您可以透過在輸出中設定 name 參數來從 Azure Machine Learning 作業建立資料資產。在此範例中，您會提交作業，以將資料從公用 Blob 存放區複製到預設 Azure Machine Learning 資料存放區，並建立名為 job_output_titanic_asset 的資料資產。

建立作業規格 YAML 檔案 (<file-name>.yml)：

$schema: https://azuremlschemas.azureedge.net/latest/commandJob.schema.json

# path: Set the URI path for the data. Supported paths include
# local: `./<path>
# Blob: wasbs://<container_name>@<account_name>.blob.core.windows.net/<path>
# ADLS: abfss://<file_system>@<account_name>.dfs.core.windows.net/<path>
# Datastore: azureml://datastores/<data_store_name>/paths/<path>
# Data Asset: azureml:<my_data>:<version>

# type: What type of data are you pointing to?
# uri_file (a specific file)
# uri_folder (a folder)
# mltable (a table)

# mode: Set INPUT mode:
# ro_mount (read-only mount)
# download (download from storage to node)
# mode: Set the OUTPUT mode
# rw_mount (read-write mount)
# upload (upload data from node to storage)

type: command
command: cp ${{inputs.input_data}} ${{outputs.output_data}}
compute: azureml:cpu-cluster
environment: azureml://registries/azureml/environments/sklearn-1.1/versions/4
inputs:
  input_data:
    mode: ro_mount
    path: azureml:wasbs://data@azuremlexampledata.blob.core.windows.net/titanic.csv
    type: uri_file
outputs:
  output_data:
    mode: rw_mount
    path: azureml://datastores/workspaceblobstore/paths/quickstart-output/titanic.csv
    type: uri_file
    name: job_output_titanic_asset

接著，使用 CLI 提交作業：

az ml job create --file <file-name>.yml

from azure.ai.ml import command, Input, Output, MLClient
from azure.ai.ml.constants import AssetTypes, InputOutputModes
from azure.identity import DefaultAzureCredential

# Set your subscription, resource group and workspace name:
subscription_id = "<SUBSCRIPTION_ID>"
resource_group = "<RESOURCE_GROUP>"
workspace = "<AML_WORKSPACE_NAME>"

# connect to the AzureML workspace
ml_client = MLClient(
    DefaultAzureCredential(), subscription_id, resource_group, workspace
)

# ==============================================================
# Set the input and output URI paths for the data. Supported paths include:
# local: `./<path>
# Blob: wasbs://<container_name>@<account_name>.blob.core.windows.net/<path>
# ADLS: abfss://<file_system>@<account_name>.dfs.core.windows.net/<path>
# Datastore: azureml://datastores/<data_store_name>/paths/<path>
# Data Asset: azureml:<my_data>:<version>
# As an example, we set the input path to a file on a public blob container
# As an example, we set the output path to a folder in the default datastore
# ==============================================================
input_path = "wasbs://data@azuremlexampledata.blob.core.windows.net/titanic.csv"
output_path = "azureml://datastores/workspaceblobstore/paths/quickstart-output/titanic.csv"

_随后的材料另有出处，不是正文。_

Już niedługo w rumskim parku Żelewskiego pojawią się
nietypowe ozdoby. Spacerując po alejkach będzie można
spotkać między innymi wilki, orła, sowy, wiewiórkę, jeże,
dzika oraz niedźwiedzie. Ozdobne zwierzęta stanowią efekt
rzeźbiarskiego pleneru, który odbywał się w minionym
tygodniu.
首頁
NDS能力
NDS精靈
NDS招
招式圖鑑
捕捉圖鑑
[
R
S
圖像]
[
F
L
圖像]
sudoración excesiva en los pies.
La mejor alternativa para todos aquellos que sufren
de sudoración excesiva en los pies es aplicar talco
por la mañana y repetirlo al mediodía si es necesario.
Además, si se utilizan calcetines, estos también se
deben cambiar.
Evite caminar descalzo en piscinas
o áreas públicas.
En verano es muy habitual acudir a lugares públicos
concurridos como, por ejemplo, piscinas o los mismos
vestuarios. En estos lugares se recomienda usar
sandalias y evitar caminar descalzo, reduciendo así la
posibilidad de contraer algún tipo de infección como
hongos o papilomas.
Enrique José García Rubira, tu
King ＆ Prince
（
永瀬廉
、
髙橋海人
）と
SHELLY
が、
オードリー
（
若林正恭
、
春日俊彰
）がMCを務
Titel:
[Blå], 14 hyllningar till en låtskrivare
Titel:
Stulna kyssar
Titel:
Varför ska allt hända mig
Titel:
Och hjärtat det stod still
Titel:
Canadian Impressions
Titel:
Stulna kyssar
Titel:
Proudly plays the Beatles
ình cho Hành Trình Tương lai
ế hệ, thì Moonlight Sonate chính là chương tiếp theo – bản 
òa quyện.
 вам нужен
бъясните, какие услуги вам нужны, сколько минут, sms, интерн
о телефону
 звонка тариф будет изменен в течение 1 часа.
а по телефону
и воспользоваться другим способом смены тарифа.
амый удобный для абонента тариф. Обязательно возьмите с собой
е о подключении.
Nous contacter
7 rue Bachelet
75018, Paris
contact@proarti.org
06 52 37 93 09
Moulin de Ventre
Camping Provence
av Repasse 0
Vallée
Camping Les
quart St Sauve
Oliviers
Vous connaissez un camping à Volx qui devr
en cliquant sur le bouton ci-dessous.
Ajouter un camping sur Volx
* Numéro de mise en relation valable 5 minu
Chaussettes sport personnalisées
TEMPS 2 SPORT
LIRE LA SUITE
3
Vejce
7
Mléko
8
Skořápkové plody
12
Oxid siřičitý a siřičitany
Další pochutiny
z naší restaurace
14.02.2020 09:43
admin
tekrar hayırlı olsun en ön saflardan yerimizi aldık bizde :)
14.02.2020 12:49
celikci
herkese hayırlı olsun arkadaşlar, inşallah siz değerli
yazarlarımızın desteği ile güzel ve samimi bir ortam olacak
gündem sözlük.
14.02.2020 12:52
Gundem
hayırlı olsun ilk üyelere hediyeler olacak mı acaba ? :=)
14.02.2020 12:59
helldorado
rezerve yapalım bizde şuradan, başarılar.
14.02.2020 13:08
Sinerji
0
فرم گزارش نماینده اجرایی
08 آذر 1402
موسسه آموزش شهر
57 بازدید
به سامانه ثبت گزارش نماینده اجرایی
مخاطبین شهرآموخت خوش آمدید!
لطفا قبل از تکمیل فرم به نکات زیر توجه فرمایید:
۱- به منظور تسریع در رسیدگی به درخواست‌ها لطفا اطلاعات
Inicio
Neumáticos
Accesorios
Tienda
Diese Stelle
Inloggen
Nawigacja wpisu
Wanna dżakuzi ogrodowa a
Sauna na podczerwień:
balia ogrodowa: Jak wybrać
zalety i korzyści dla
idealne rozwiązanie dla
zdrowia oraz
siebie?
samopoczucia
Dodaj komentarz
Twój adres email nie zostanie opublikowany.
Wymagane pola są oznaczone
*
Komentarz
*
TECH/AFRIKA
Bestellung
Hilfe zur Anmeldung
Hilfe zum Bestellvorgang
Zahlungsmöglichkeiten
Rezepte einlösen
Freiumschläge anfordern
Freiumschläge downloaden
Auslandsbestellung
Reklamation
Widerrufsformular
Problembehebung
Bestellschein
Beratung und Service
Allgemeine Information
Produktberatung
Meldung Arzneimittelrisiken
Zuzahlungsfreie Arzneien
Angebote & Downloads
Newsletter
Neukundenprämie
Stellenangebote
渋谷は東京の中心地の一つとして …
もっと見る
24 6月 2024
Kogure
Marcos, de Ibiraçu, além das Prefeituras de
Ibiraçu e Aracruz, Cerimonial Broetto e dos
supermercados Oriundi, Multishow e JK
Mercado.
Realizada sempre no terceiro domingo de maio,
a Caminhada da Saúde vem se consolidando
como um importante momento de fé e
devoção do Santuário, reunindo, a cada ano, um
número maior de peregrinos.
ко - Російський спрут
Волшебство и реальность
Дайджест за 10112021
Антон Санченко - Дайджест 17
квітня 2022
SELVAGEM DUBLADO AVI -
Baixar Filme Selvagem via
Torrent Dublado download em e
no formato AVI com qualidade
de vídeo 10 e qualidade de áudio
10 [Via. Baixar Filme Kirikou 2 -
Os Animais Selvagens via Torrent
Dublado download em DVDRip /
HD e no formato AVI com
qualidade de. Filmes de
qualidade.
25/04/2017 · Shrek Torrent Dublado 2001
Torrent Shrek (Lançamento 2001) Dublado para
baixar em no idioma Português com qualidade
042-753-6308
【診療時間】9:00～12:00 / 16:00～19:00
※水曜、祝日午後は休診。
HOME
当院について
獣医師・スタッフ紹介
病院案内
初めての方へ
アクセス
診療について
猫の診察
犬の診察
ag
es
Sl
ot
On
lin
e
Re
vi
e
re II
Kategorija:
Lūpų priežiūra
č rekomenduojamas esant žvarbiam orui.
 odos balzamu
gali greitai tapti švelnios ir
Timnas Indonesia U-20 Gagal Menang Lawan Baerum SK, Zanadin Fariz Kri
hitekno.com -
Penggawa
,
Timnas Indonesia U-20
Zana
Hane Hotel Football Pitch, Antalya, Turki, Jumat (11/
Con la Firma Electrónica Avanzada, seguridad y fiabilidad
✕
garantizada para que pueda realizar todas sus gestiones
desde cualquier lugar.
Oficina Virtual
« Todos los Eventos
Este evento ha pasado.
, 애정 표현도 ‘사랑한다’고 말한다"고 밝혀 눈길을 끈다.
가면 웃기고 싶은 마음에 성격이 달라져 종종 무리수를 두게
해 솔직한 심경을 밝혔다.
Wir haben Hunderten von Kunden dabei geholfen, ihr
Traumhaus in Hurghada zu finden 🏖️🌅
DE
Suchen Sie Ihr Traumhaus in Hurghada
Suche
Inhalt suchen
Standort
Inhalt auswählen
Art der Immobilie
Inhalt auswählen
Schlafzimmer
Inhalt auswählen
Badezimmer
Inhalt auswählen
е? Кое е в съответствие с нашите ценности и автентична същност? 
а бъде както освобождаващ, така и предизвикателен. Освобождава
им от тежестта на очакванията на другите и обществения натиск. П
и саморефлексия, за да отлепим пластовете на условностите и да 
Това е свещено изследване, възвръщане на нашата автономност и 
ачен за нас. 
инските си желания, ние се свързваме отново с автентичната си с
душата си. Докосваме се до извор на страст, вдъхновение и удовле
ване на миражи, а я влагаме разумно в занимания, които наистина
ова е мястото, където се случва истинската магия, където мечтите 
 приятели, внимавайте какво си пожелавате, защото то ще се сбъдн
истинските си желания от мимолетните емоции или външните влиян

# ==============================================================
# What type of data are you pointing to?
# AssetTypes.URI_FILE (a specific file)
# AssetTypes.URI_FOLDER (a folder)
# AssetTypes.MLTABLE (a table)
# The path we set above is a specific file
# ==============================================================
data_type = AssetTypes.URI_FILE

# ==============================================================
# Set the input mode. The most commonly-used modes:
# InputOutputModes.RO_MOUNT
# InputOutputModes.DOWNLOAD
# Set the mode to Read Only (RO) to mount the data
# ==============================================================
input_mode = InputOutputModes.RO_MOUNT

# ==============================================================
# Set the output mode. The most commonly-used modes:
# InputOutputModes.RW_MOUNT
# InputOutputModes.UPLOAD
# Set the mode to Read Write (RW) to mount the data
# ==============================================================
output_mode = InputOutputModes.RW_MOUNT

# ==============================================================
# Set a data asset name for the output
# ==============================================================
data_asset_name = "job_output_titanic_asset"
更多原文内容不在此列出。